• PROBLEM TO SOLVE:
Please repeat only these lines, exactly: the one containing "Otorrinolarin" and all that come after it in the material.

• DATA SUPPLIED:
*** Begin section ***
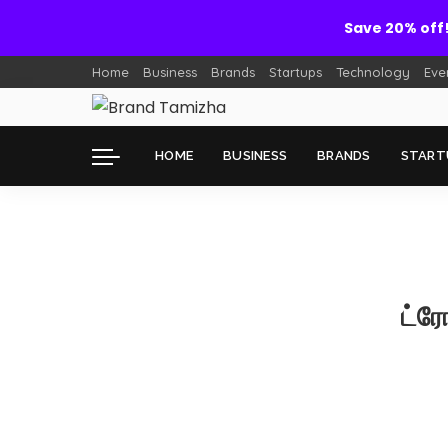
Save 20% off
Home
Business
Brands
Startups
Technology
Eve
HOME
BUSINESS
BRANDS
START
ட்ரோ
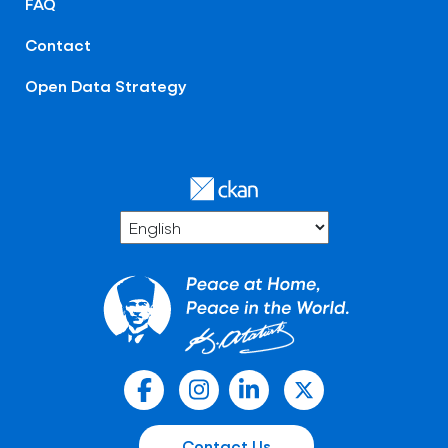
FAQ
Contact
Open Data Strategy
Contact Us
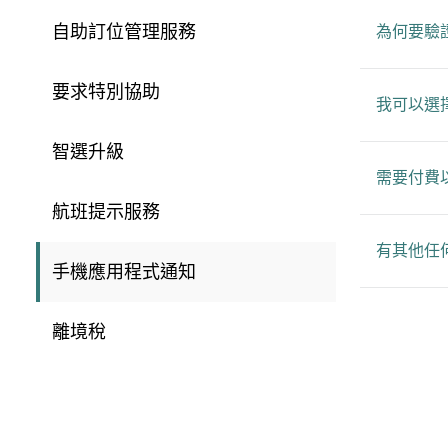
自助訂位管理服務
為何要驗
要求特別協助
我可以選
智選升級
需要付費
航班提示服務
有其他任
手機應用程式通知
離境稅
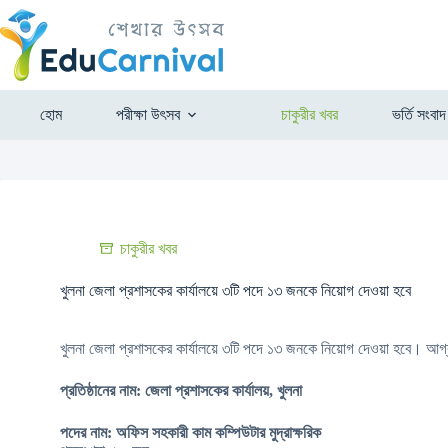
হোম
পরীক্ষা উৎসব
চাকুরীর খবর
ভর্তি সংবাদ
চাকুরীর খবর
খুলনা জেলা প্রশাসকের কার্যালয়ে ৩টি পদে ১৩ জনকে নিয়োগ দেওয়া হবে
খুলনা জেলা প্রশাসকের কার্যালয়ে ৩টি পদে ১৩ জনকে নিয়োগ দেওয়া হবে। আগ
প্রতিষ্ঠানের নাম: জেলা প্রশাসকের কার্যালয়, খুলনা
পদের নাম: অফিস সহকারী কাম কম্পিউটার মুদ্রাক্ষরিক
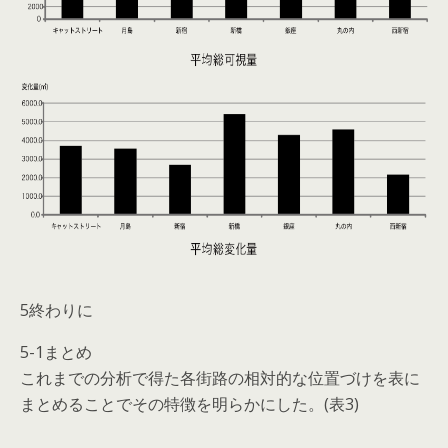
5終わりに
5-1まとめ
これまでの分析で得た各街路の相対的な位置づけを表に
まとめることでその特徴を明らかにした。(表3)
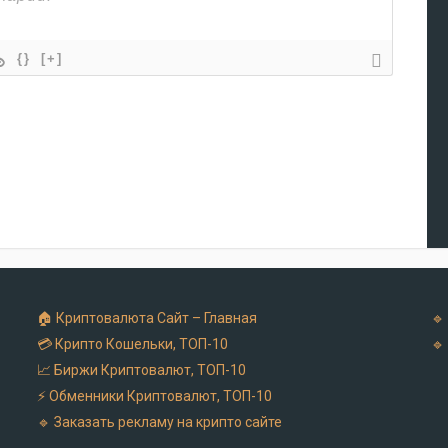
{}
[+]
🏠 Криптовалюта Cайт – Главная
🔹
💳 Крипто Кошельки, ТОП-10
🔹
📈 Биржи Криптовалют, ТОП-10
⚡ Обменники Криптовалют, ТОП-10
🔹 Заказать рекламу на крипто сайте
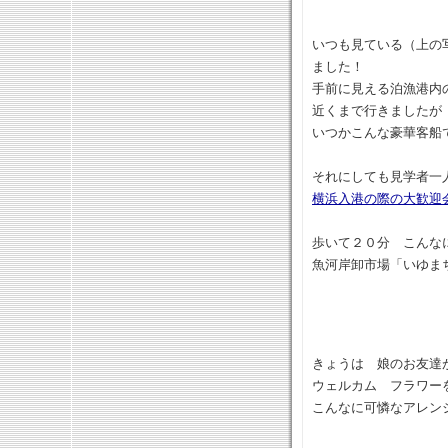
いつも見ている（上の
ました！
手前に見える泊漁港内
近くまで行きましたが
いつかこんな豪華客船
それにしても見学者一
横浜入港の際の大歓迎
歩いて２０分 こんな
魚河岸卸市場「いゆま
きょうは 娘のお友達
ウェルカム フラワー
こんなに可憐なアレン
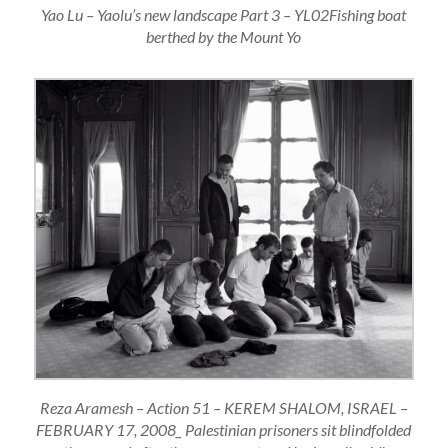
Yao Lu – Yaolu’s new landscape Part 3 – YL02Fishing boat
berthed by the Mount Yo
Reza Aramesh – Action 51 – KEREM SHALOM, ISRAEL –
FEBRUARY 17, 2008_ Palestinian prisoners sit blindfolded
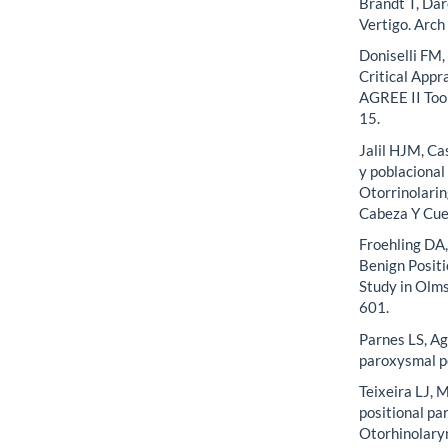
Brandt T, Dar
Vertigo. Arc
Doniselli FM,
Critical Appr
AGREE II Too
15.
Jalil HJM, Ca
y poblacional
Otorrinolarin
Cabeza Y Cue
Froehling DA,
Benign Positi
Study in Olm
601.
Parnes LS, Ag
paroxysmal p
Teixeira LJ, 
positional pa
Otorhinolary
*** End section ***
• YOUR RESPONSE:
Otorrinolarin
Cabeza Y Cue
Froehling DA,
Benign Positi
Study in Olm
601.
Parnes LS, Ag
paroxysmal p
Teixeira LJ, 
positional pa
Otorhinolary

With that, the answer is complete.